I’ve gotten better since then, but have gone back to those cds. Friends make fun of me, and that is totally ok, but there are those of us who have no emotional tools to work with. I am not a child abuse victim, have never been sexually abused, and enjoy what most people would consider to be a good helping of first-world racial privilege. I can do just about anything. I can make you an evening gown (or suit), tell you the best way to grow Paw-Paw trees, cure leather & hides, conjugate (some) Latin verbs, tell you the finer points of the NEC code as they relate to Chicago, make GREAT sutures (don’t ask how I know, please), and (poorly) code html. I grew up with parents who told me that I “could do ANYTHING!” which meant that I could do anything with that little tidbit of motivation as long as it meant that I got married, became a doctor, and had millions of babies.
A lot of the breadth of my interests were mocked as silly. Latin, especially.

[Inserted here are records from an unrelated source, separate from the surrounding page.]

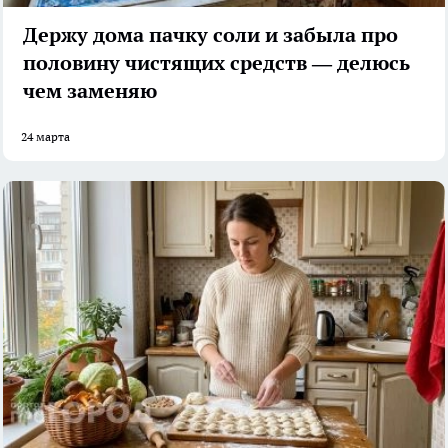
Держу дома пачку соли и забыла про
половину чистящих средств — делюсь
чем заменяю
24 марта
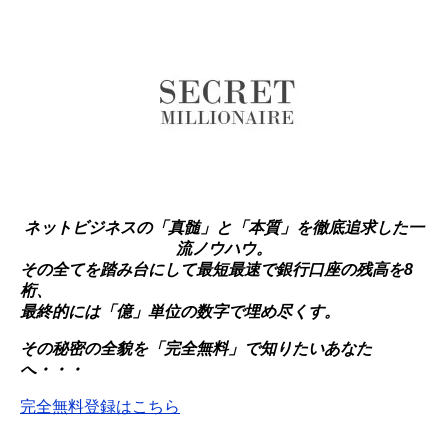
ネットビジネスの「真髄」と「本質」を徹底追求した一
流ノウハウ。
その全てを踏み台にして最短最速で銀行口座の残高を8
桁、
最終的には「億」単位の数字で埋め尽くす。
その秘密の全貌を「完全無料」で知りたいあなた
へ・・・
完全無料登録はこちら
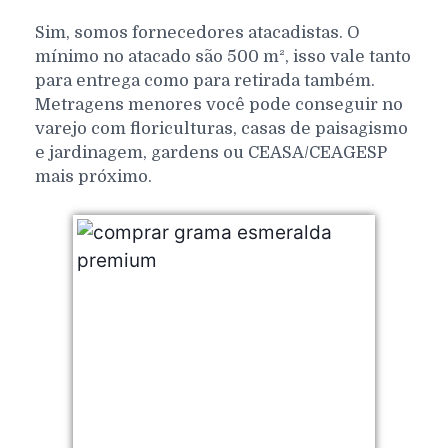
Sim, somos fornecedores atacadistas. O
mínimo no atacado são 500 m², isso vale tanto
para entrega como para retirada também.
Metragens menores você pode conseguir no
varejo com floriculturas, casas de paisagismo
e jardinagem, gardens ou CEASA/CEAGESP
mais próximo.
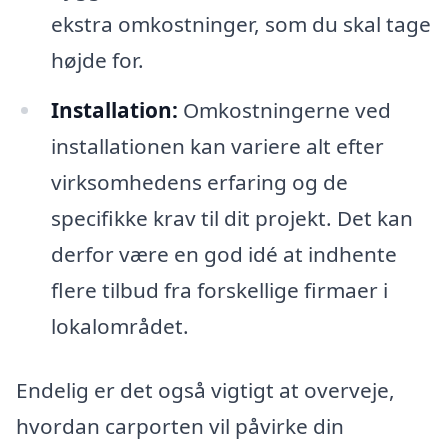
ekstra omkostninger, som du skal tage
højde for.
Installation:
Omkostningerne ved
installationen kan variere alt efter
virksomhedens erfaring og de
specifikke krav til dit projekt. Det kan
derfor være en god idé at indhente
flere tilbud fra forskellige firmaer i
lokalområdet.
Endelig er det også vigtigt at overveje,
hvordan carporten vil påvirke din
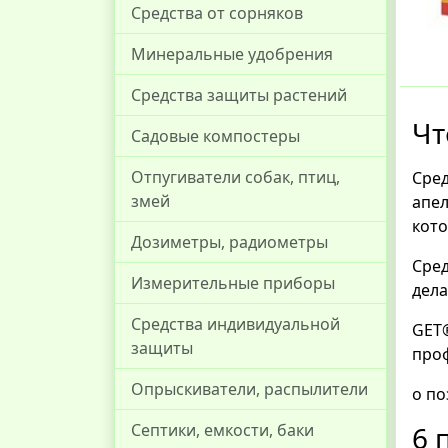
Средства от сорняков
Минеральные удобрения
Средства защиты растений
Чт
Садовые компостеры
Отпугиватели собак, птиц,
Сре
змей
апел
кото
Дозиметры, радиометры
Сре
Измерительные приборы
дела
Средства индивидуальной
GET
защиты
проф
Опрыскиватели, распылители
о по
6 
Септики, емкости, баки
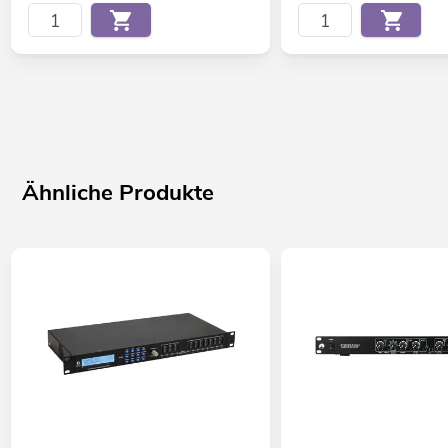
Firmware update-fähig
Kompatibel mit Win XP, Win Vista, Win 7, Win 10, OS X 10,5
oder besser
Für Anwendungsgebiete wie zum Beispiel: Clubs/Tanzschulen;
Installation; Mobile DJs / Alleinunterhalter; Restaurants, Bars
und Hotels; Verleiher
Ähnliche Produkte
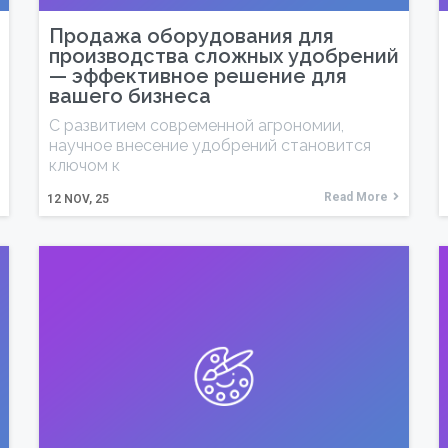
Продажа оборудования для
производства сложных удобрений
— эффективное решение для
вашего бизнеса
С развитием современной агрономии,
научное внесение удобрений становится
ключом к
Read More
12
NOV, 25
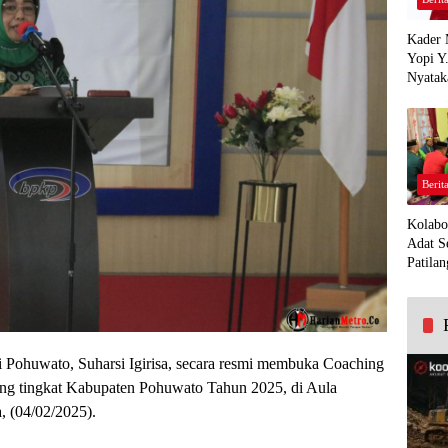
Kader 
Yopi Y
Nyatak
PDI Pe
Demi K
Panua
Berit
Kolabo
Adat S
Patilan
 Pohuwato, Suharsi Igirisa, secara resmi membuka Coaching
ang tingkat Kabupaten Pohuwato Tahun 2025, di Aula
, (04/02/2025).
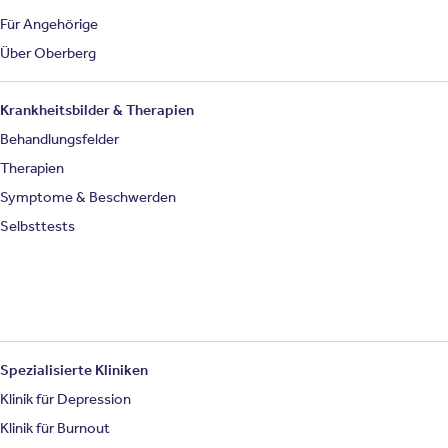
Für Angehörige
Über Oberberg
Krankheitsbilder & Therapien
Behandlungsfelder
Therapien
Symptome & Beschwerden
Selbsttests
Spezialisierte Kliniken
Klinik für Depression
Klinik für Burnout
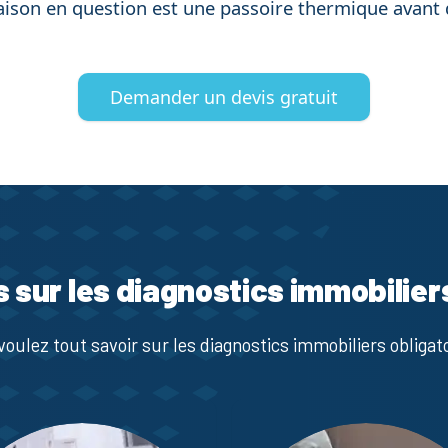
aison en question est une passoire thermique avant 
Demander un devis gratuit
s sur les diagnostics immobilier
voulez tout savoir sur les diagnostics immobiliers obligato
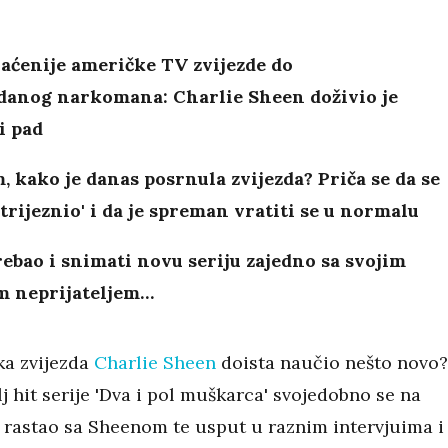
aćenije američke TV zvijezde do
danog narkomana: Charlie Sheen doživio je
i pad
, kako je danas posrnula zvijezda?
Priča se da se
trijeznio' i da je spreman vratiti se u normalu
rebao i snimati novu seriju zajedno sa svojim
im neprijateljem…
ka zvijezda
Charlie Sheen
doista naučio nešto novo?
lj hit serije 'Dva i pol muškarca' svojedobno se na
 rastao sa Sheenom te usput u raznim intervjuima i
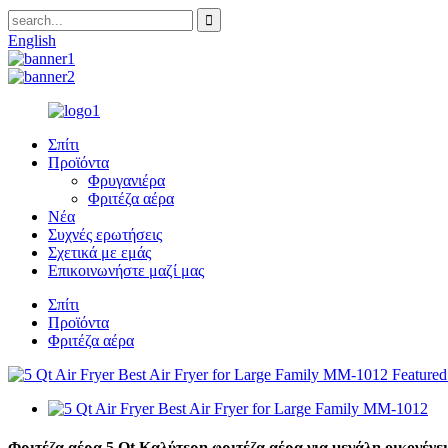
English
Σπίτι
Προϊόντα
Φρυγανιέρα
Φριτέζα αέρα
Νέα
Συχνές ερωτήσεις
Σχετικά με εμάς
Επικοινωνήστε μαζί μας
Σπίτι
Προϊόντα
Φριτέζα αέρα
Φριτέζα αέρα 5 Qt Καλύτερη φριτέζα αέρα για μεγάλη οικογέν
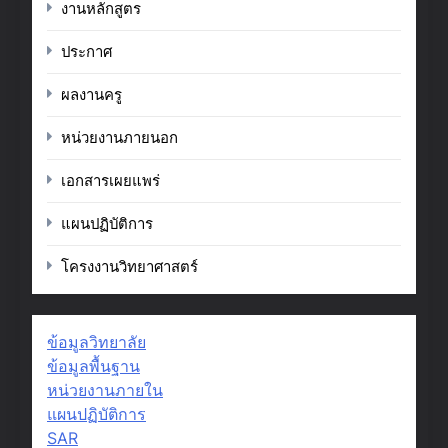
งานหลักสูตร
ประกาศ
ผลงานครู
หน่วยงานภายนอก
เอกสารเผยแพร่
แผนปฏิบัติการ
โครงงานวิทยาศาสตร์
ข้อมูลวิทยาลัย
ข้อมูลพื้นฐาน
หน่วยงานภายใน
แผนปฏิบัติการ
SAR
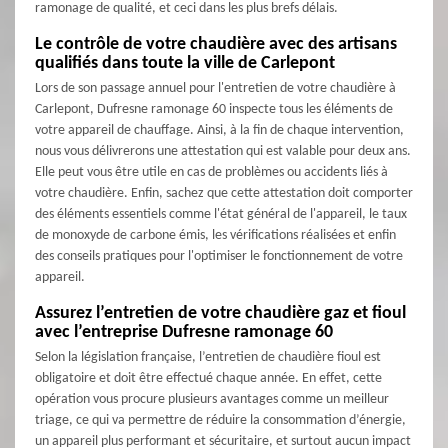
ramonage de qualité, et ceci dans les plus brefs délais.
Le contrôle de votre chaudière avec des artisans
qualifiés dans toute la ville de Carlepont
Lors de son passage annuel pour l'entretien de votre chaudière à
Carlepont, Dufresne ramonage 60 inspecte tous les éléments de
votre appareil de chauffage. Ainsi, à la fin de chaque intervention,
nous vous délivrerons une attestation qui est valable pour deux ans.
Elle peut vous être utile en cas de problèmes ou accidents liés à
votre chaudière. Enfin, sachez que cette attestation doit comporter
des éléments essentiels comme l'état général de l'appareil, le taux
de monoxyde de carbone émis, les vérifications réalisées et enfin
des conseils pratiques pour l'optimiser le fonctionnement de votre
appareil.
Assurez l’entretien de votre chaudière gaz et fioul
avec l’entreprise Dufresne ramonage 60
Selon la législation française, l’entretien de chaudière fioul est
obligatoire et doit être effectué chaque année. En effet, cette
opération vous procure plusieurs avantages comme un meilleur
triage, ce qui va permettre de réduire la consommation d’énergie,
un appareil plus performant et sécuritaire, et surtout aucun impact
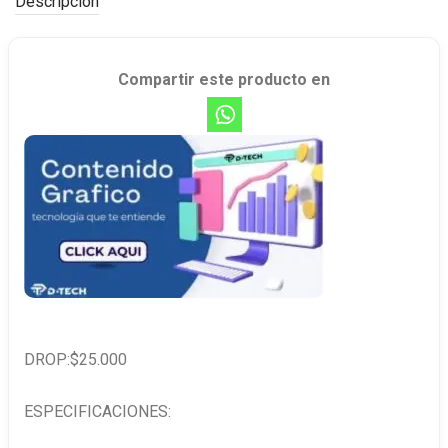
Descripción
Compartir este producto en
DROP:$25.000
ESPECIFICACIONES:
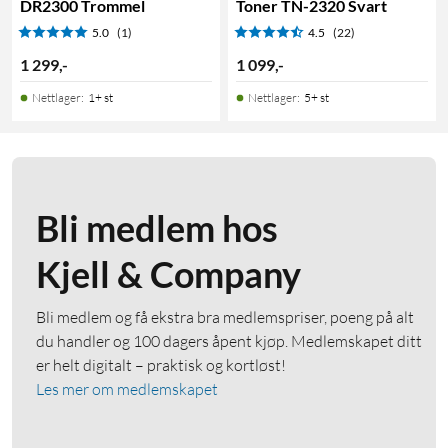
DR2300 Trommel
Toner TN-2320 Svart
5.0
(1)
4.5
(22)
1 299
,
-
1 099
,
-
Nettlager
:
1+ st
Nettlager
:
5+ st
Bli medlem hos
Kjell & Company
Bli medlem og få ekstra bra medlemspriser, poeng på alt
du handler og 100 dagers åpent kjøp. Medlemskapet ditt
er helt digitalt – praktisk og kortløst!
Les mer om medlemskapet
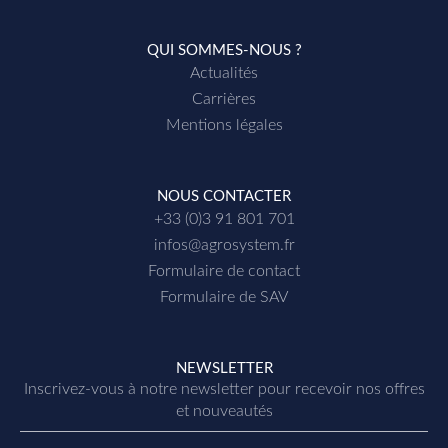
QUI SOMMES-NOUS ?
Actualités
Carrières
Mentions légales
NOUS CONTACTER
+33 (0)3 91 801 701
infos@agrosystem.fr
Formulaire de contact
Formulaire de SAV
NEWSLETTER
Inscrivez-vous à notre newsletter p
our recevoir nos offres
et nouveautés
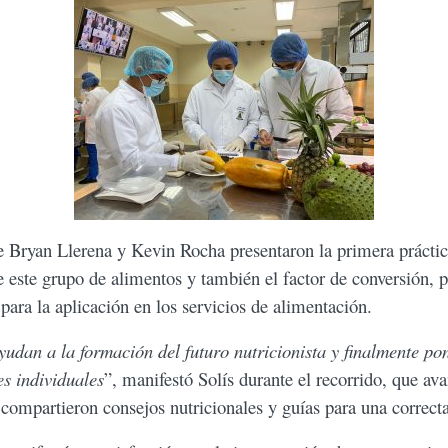
e Bryan Llerena y Kevin Rocha presentaron la primera práctic
e este grupo de alimentos y también el factor de conversión, 
ara la aplicación en los servicios de alimentación.
yudan a la formación del futuro nutricionista y finalmente po
s individuales
”, manifestó Solís durante el recorrido, que a
ompartieron consejos nutricionales y guías para una correct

So anyway: I have picked up the Robbins series again and am listening to it with a more neutral ear. My friend is dead, I have no romantic relationships, and I am running a business I never planned on having but enjoy more than most people enjoy their jobs. I am in a good place to re-develop where I am going. I can’t change who I am but I CAN change how I look at things and what is important to me. Isn’t some of it ridiculous? Yes, yes, it is.
And yet: One hour every morning is now going to be going back to the personal development basics. To give myself the tools I wasn’t given and redirect a bit. Kind of like adult braces: You are always going to have to wear that damned retainer because the bone is already formed. You have to get over the anger and resentment that your parents didn’t take care of it when they should have and just move on.
* You should also know that if you connect it to music as inspiration, you will never be able to listen to those songs again. And some of them are good. But nope – all you remember is the anger behind them and how that felt. It is especially problematic if the person is dead or you really really liked the songs.